Wie hem gisteren hoorde, toen hij sprak over Guido Gezelle, die begrijpt dat volkomen: zooals hij Gezelle lief heeft, zoo moeten anderen hem liefhebben. Het heeft hem ‘onsterfelijk genot’ gegeven wat Gezelle in de zeven maanden, dat hij zijn professor in de poësis was, tot hem heeft gesproken - hij betaalt den cijns der dankbaarheid weer aan zijne leerlingen - en ook aan ons, die gisteren genoten van zijn bewondering voor Gezelle.
Pastor Verriest sprak, nauwelijks hersteld van zijn ziekte, ‘met kranke stem uit kranke borst’. Maar verstaan hebben wij hem toch. Er was, van de eerste woorden af, tusschen hem en ons die stroom van gelijkgestemd zijn - men heeft het wel eens gevoelselectriciteit genoemd - die maakt dat men elkaar begrijpt ook al ontgaan soms de woorden ons. Bewonderaars van Gezelle waren wij allen en hij, hij is de vriend, de liefhebbende leerling die Gezelle alles dankt - de sympathie die bindt was er al van te voren.
Maar dan ook weet die oude man, met zijn zachte stem, zijn verbazend expressieve gebaren en kleine handbeweginkjes, zijn lieve intonaties op buitengewone wijze te boeien.
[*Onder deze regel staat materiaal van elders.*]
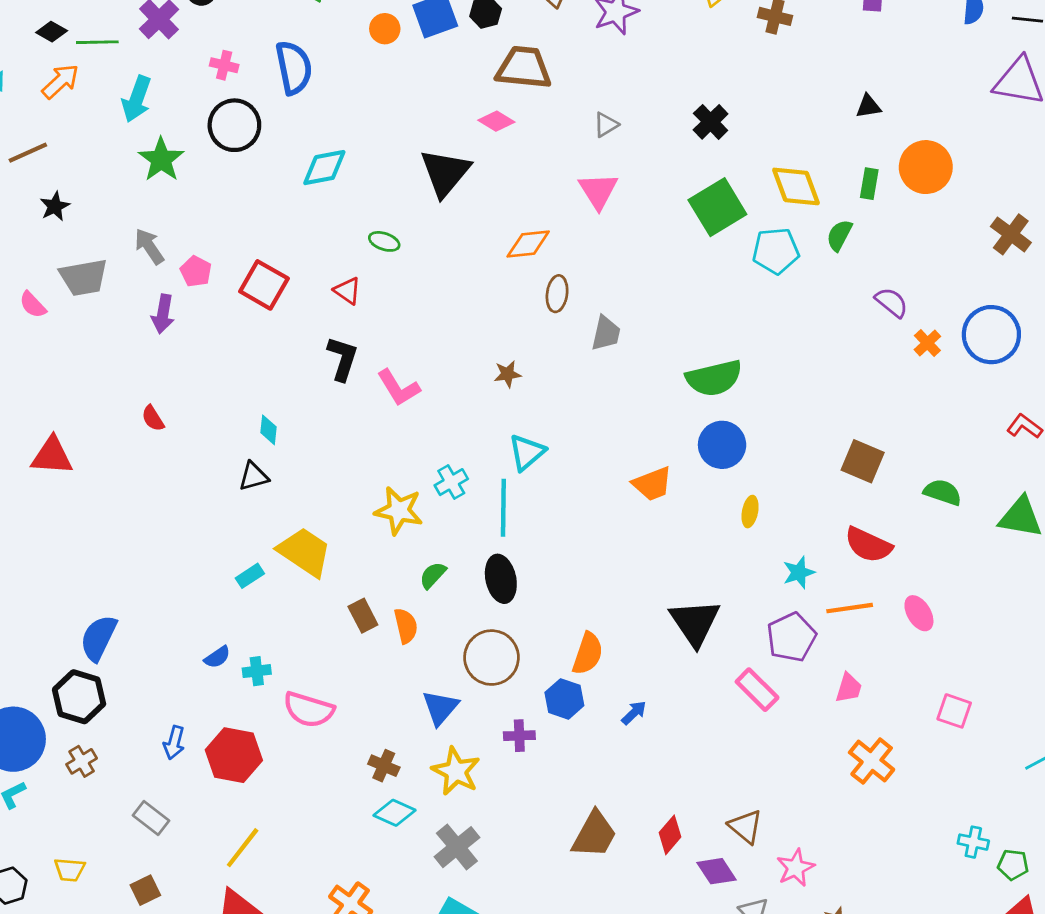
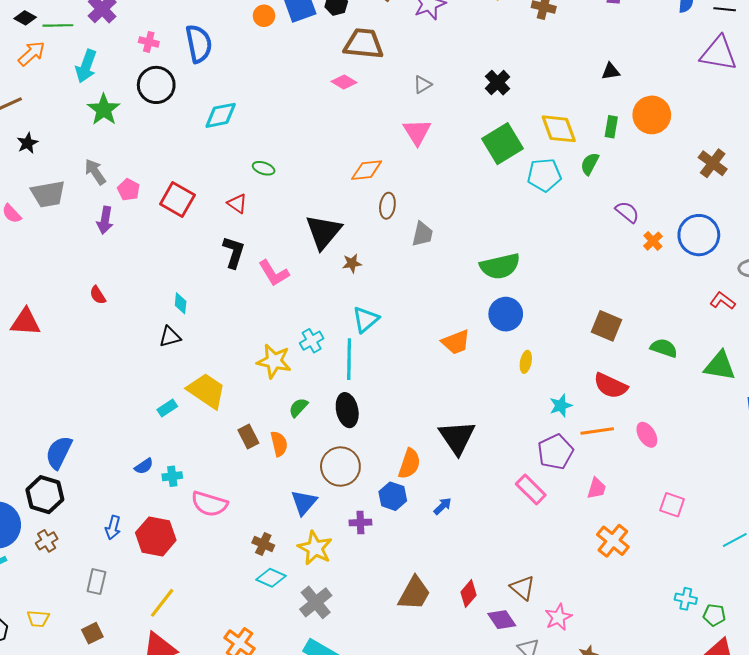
black triangle: (445, 173) -> (323, 232), moved
black triangle: (695, 623) -> (457, 437), moved
gray rectangle: (151, 818) -> (96, 582), turned 65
Ja, hij is wel ‘de nederige pastor van een klein dorpke van het schoone en lieve Vlaanderen’, maar hij is een redenaar ook. Wat sprak hij goed van dat ‘klein portierke’ en van dien student, die Gezelle beide te gelijk was in het klein seminarie! In een klein kamerken, met een venster op de straat, zat hij, en hij studeerde wel, ‘Gezelle met zijnen waterkop’, maar terwijl het linkeroor was voor zijn meesters, lag het rechter op de straat. En hij schreef de liederen op die het volk zong, de kinderen op Kerstavond en de meisjes, die op straat speelden - nu doen geleerden dat en noemen het folklore, maar 60 jaar geleden dacht niemand daaraan - en zoo is hij ‘gegroeid uit den grond van Vlaanderen naar boven’.
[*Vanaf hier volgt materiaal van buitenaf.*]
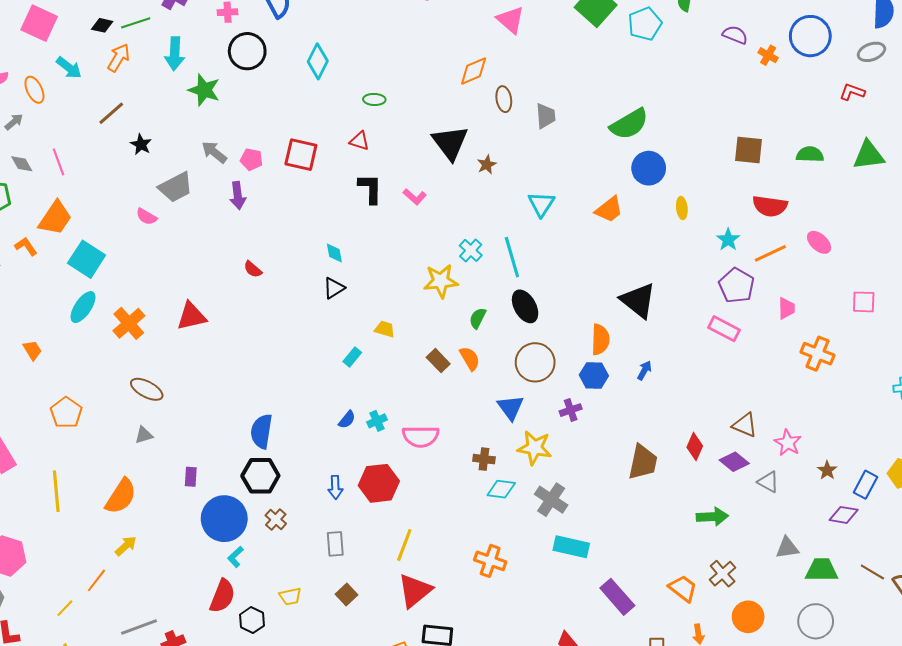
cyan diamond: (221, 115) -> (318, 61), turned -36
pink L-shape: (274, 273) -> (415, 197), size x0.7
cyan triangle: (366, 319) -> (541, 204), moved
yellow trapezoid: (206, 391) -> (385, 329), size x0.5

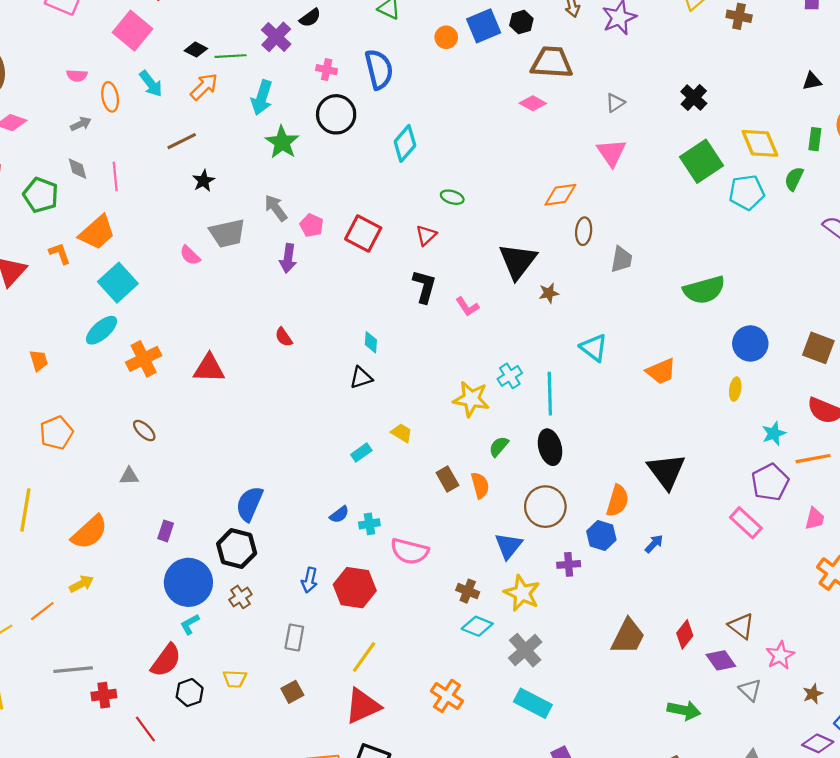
red triangle: (359, 141) -> (426, 235), turned 45
blue circle: (649, 168) -> (750, 343), moved
cyan triangle: (541, 204) -> (594, 348), turned -40
brown ellipse: (147, 389) -> (144, 431), size x0.7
Telkens kwamen in de zoetvloeiende zinnen van Verriest dan weer de professors en hun geleerdheid, en dan weer het klein portierke dat in de geleerde lessen wel mee deed, maar toch niet mee deed, dat gedichten maakte voor zijn professors en voor zijn vrienden, maar ook verzen schreef in 't geheim, dat 't niemand weten mocht, gedichten van zijn eigen ziel.
Ze kwam zoo ongekunsteld en zoo natuurlijk-ondeugend, die tegenstelling tusschen die geleerdheid en dat portierke, en toch was het als de fijnste redenaarskunst.
En allerbekoorlijkst was het toen prof. Verriest ons het liedje zei van de meisjes, die daarbij over straat dansen:
Vanwaar komt gij getreden?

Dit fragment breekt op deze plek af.